On Monday, crude oil prices jumped 16%, the largest one-day spike in history.
On Tuesday, the Russian RTS oil and gas index closed down (yes, down) nearly 3.75%, and the overall market was down 2.85% to close at 1272. The market is down more than 1,100 points — over 45% — since its May record high and down 400 points — nearly 25% — just in the past month alone.
Russia, of course, is one of the world leaders in crude oil production. But the price spike made Russia’s market go down in value. That’s Russia in a nutshell. And we do mean nut.

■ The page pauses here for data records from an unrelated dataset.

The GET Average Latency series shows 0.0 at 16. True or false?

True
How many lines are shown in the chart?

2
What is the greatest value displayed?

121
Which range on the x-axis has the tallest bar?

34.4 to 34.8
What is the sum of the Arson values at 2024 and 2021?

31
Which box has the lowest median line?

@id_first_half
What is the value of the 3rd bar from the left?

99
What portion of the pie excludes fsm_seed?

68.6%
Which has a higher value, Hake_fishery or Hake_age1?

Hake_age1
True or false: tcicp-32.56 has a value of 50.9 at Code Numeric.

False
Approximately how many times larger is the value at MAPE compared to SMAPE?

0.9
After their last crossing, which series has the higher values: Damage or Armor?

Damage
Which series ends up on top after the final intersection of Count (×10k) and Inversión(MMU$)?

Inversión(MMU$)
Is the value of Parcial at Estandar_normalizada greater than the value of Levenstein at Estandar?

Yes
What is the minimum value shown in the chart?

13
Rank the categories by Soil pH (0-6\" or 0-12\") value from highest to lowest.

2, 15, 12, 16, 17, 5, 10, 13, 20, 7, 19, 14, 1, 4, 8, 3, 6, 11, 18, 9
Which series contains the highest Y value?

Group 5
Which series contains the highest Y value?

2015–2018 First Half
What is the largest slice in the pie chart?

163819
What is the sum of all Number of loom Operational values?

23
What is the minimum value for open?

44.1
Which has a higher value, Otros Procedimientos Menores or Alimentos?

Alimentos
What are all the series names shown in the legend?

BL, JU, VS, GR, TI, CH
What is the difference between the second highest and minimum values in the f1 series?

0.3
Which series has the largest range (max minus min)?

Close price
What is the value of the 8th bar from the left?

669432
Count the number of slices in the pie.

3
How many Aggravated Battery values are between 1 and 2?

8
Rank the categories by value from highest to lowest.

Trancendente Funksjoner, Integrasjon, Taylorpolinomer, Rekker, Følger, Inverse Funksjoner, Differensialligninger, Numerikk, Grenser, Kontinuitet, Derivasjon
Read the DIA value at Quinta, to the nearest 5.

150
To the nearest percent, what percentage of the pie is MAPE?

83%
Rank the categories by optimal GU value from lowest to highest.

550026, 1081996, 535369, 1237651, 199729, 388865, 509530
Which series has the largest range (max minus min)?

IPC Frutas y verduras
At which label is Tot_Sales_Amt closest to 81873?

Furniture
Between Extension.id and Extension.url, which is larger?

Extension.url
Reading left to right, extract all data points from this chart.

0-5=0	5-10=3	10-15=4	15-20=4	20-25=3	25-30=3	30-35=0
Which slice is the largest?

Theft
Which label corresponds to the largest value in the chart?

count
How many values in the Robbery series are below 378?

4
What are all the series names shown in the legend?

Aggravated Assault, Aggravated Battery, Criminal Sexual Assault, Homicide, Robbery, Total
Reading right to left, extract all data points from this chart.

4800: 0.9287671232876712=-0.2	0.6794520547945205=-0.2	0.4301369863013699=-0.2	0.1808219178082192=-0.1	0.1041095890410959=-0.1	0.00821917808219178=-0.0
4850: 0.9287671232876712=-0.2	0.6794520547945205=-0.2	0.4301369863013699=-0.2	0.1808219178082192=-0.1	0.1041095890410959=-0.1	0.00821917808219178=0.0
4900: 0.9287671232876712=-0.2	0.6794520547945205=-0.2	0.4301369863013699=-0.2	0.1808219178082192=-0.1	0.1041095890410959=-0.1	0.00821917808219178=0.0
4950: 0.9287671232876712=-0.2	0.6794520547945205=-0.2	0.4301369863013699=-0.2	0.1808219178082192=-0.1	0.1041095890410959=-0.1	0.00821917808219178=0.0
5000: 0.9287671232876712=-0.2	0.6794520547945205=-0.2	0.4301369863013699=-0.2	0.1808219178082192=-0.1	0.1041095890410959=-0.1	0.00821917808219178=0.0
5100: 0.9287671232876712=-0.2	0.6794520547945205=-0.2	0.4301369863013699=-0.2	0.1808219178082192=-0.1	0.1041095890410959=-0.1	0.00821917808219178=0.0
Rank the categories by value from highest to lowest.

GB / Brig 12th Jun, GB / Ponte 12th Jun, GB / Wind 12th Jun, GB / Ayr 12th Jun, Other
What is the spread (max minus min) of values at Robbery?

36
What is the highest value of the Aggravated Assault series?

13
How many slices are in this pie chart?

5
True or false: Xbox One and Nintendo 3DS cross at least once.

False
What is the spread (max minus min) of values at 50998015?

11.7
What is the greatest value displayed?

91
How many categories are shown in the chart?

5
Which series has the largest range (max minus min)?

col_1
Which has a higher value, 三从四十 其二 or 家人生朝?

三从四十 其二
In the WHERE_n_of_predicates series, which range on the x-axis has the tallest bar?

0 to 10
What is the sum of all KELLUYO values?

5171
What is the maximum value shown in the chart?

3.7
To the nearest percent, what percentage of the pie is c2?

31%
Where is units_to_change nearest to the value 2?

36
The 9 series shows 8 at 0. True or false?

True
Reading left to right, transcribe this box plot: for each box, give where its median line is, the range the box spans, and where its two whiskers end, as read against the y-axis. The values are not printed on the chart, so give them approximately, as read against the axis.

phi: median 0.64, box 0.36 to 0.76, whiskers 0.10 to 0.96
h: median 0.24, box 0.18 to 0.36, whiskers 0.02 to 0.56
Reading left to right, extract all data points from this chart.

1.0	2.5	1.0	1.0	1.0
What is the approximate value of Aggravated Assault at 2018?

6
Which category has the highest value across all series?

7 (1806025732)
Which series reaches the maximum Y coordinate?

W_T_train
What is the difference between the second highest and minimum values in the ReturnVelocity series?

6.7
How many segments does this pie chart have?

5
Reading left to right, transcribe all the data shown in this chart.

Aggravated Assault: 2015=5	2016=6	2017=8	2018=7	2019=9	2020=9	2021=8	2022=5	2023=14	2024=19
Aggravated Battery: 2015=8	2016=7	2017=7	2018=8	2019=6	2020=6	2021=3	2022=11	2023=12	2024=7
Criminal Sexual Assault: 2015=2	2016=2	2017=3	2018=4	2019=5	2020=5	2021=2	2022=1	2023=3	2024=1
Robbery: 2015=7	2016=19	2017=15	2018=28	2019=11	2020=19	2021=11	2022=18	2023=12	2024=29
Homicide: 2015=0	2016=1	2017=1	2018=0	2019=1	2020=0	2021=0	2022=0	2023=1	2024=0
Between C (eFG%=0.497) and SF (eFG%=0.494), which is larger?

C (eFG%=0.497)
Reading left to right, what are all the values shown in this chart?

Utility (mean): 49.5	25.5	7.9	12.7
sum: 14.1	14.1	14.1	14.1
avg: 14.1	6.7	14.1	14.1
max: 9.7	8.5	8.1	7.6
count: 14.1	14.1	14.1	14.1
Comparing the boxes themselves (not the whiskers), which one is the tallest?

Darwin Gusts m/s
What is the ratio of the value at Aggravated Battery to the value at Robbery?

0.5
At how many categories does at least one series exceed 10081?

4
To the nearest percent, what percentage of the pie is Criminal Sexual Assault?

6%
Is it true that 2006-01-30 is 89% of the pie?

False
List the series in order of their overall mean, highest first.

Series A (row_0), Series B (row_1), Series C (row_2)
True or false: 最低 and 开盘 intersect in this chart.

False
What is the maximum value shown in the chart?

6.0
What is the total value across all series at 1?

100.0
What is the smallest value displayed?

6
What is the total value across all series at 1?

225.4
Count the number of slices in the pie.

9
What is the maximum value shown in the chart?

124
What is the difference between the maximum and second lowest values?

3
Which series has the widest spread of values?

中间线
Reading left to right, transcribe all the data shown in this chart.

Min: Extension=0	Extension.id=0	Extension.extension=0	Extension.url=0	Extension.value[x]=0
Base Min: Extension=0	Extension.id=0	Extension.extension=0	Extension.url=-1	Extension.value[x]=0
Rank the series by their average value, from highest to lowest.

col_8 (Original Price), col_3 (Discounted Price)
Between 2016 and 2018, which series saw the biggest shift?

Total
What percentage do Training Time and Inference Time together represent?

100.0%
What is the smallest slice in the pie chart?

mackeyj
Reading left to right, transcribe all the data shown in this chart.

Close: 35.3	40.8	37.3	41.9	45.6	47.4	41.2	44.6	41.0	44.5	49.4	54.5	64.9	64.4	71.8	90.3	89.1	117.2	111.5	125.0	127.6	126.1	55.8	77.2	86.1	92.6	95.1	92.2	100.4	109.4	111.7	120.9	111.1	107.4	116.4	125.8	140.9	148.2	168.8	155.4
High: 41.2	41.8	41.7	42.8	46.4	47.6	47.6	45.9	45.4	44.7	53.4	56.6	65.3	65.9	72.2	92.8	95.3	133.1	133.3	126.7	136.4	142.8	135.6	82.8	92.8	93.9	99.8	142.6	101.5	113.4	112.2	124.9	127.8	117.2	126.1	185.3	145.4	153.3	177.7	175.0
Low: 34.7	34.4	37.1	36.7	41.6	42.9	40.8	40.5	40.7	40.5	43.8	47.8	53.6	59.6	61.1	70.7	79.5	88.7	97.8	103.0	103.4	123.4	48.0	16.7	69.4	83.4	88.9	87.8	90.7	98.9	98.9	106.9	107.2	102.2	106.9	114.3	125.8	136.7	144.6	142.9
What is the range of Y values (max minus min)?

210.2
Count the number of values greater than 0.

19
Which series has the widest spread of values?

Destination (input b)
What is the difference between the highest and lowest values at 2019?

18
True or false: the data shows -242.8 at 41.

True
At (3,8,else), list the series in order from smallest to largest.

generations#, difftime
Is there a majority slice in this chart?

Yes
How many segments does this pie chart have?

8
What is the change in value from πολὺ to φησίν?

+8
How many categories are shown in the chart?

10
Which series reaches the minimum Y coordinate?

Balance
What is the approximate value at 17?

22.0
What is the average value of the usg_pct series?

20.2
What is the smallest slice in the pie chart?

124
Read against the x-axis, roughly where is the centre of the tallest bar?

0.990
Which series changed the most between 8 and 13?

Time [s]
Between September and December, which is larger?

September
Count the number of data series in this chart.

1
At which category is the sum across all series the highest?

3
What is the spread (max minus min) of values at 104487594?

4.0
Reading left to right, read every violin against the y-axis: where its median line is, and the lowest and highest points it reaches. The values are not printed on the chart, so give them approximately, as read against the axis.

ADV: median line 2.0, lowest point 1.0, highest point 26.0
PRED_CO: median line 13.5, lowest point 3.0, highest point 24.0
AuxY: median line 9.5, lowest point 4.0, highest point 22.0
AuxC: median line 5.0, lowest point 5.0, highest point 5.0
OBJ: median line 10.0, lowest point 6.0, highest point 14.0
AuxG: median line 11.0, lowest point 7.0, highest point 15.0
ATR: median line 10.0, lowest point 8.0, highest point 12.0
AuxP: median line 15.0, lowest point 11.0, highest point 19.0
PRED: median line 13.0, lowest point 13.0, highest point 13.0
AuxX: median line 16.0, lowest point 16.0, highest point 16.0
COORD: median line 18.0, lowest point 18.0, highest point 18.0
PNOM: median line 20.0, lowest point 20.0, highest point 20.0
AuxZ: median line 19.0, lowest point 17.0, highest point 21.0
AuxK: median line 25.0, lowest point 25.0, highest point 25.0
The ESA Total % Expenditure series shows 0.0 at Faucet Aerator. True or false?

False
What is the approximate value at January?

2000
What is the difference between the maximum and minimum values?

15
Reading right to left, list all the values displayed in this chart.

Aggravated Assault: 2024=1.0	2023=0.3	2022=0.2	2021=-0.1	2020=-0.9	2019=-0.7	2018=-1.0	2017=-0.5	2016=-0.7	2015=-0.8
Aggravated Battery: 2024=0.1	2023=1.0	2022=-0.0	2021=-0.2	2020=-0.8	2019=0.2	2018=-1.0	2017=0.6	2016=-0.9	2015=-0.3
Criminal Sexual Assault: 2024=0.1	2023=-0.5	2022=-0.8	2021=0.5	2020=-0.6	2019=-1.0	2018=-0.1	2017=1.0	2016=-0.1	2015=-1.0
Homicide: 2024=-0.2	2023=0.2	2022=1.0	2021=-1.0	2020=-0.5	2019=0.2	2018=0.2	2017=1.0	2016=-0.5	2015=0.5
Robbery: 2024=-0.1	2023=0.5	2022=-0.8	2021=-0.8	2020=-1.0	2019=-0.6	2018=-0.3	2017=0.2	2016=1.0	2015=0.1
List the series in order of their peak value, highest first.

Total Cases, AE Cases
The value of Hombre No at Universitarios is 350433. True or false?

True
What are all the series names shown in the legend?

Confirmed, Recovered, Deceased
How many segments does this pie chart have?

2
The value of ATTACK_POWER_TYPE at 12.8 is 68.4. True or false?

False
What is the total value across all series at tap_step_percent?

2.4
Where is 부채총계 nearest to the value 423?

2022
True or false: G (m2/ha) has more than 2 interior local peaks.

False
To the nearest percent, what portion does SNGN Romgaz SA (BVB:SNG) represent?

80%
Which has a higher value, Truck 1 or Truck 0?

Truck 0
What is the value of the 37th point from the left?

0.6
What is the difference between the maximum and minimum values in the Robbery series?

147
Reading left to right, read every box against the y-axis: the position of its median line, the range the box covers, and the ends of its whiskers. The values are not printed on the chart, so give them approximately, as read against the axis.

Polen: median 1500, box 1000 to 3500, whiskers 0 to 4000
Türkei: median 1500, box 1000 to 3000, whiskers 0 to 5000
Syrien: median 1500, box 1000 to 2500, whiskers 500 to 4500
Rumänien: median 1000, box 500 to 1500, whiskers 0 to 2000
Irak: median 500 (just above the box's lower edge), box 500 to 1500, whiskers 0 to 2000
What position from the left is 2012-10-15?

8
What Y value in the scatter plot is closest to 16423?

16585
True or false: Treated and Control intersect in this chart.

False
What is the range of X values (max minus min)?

After the truly sickening vertical growth recorded on September 18th (just look at the bizarre shape of that trend line!), following the closure of the market to stave off total collapse and a ferocious effort by the Kremlin to force the market to do its bidding, the chart clearly shows how the Potemkin recovery petered out and failed. The Kremlin scrambled feverishly to deny it was purchasing shares to drive up the market artificially, but the data speaks for itself. Yulia Latynina reports: “Russia has allocated 3 trillion rubles ($127.7 billion) to support the country’s financial markets. During one Cabinet meeting on Sept. 18, the government decided to buy shares in Sberbank, VTB and Rosneft to the tune of 500 billion rubles ($21.3 billion).” Signs of a banking collapse grew more and more ominous. The Kremlin was forced to admit that inflation and capital flight are accelerating dramatically.
What the Russophile minions have failed to notice is that the September 18th market spike, though impressive in percentage terms, occurred on a devastated base and therefore was penny ante in terms of dollars — and of course it was tragically short-lived. Anyone who thinks that a proud clan of KGB spies can manage a market economy needs to have his head examined.